Horizon Lines reprices at $10 per share

Updated 10:35 a.m. ET, Tue Sep 27, 2005
By Peter T. Leach
The JOURNAL of COMMERCE ONLINE

Horizon Lines today repriced its initial public offering at $10 a share for 12.5 million shares of its common stock, down from the $15-17 a share for 15.6 million shares it had announced in its original SEC registration statement of Sept. 7.

The repriced offering if successful would raise $125 million, short of the $154.5 million in debt the carrier said it planned to pay down in its original filing.

The nation's largest Jones Act carrier lowered its IPO price after its underwriters' initial sales presentations failed to attract investors. Last week, the underwriters had said the offering price would be lowered to the $10-12 range; today's announcement prices the stock in the low end of that range.

Horizon Lines also granted the underwriters a 30-day option to purchase up to 1,875,000 additional shares to cover over-allotments, if any.

The Charlotte-based carrier had said originally it plans to use the net proceeds from the sale, together with available cash from its units, to reduce its high-cost debt.

Horizon said in its Sept. 7 SEC registration that it planned to redeem $43.4 million of 11 percent senior discount notes due 2013 issued by H-Lines Finance Holding Corp., $48.9 million of outstanding 9 percent senior notes due 2012 and $62.2 million of outstanding shares of Series A preferred stock.
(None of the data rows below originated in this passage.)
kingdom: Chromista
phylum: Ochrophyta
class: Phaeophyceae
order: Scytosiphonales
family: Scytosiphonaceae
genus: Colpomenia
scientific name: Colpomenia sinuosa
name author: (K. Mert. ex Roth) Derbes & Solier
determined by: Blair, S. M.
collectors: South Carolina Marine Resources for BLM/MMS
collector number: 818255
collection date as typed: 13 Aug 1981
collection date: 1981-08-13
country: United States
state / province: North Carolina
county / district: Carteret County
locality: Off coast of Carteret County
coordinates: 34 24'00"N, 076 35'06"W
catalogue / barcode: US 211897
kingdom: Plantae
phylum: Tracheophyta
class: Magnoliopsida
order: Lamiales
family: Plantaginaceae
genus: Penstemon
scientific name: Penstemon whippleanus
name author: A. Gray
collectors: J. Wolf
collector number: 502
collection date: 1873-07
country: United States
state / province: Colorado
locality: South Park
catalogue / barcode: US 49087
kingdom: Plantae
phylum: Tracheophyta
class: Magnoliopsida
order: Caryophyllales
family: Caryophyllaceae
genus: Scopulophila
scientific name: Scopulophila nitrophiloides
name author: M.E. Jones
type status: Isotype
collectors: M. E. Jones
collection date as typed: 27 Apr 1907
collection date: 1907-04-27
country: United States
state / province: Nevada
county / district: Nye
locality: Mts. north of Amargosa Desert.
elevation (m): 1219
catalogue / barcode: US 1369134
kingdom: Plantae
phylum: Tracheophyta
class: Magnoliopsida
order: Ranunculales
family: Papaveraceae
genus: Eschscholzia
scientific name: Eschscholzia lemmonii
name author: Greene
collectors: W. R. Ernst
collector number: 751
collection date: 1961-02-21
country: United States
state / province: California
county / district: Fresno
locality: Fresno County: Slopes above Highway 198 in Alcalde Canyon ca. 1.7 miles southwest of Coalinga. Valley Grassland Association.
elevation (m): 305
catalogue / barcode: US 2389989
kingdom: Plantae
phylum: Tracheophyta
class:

In the event that the net proceeds from the IPO are less than $122.1 million, Horizon Lines will reduce the amount of the net proceeds from the offering applied to redeem the 9 percent senior notes or the 11 percent senior discount notes, the filing said.

The offering is being made through an underwriting syndicate led by Goldman, Sachs & Co. and UBS Investment Bank who are acting as joint book-running managers of the offering. The co-managers are Bear, Stearns & Co. Inc., Deutsche Bank Securities Inc. and J.P. Morgan Securities Inc.

Horizon Lines is owned by the private equity firm Castle Harlan, which purchased it from the Carlyle Group in 2004 for $650 million. The Carlyle Group had bought it in 2003 from CSX Lines, which had acquired it as part of CSX Corp.'s 1986 acquisition of Sea-Land Services and later turned it into its domestic carrier division as Horizon Services Group.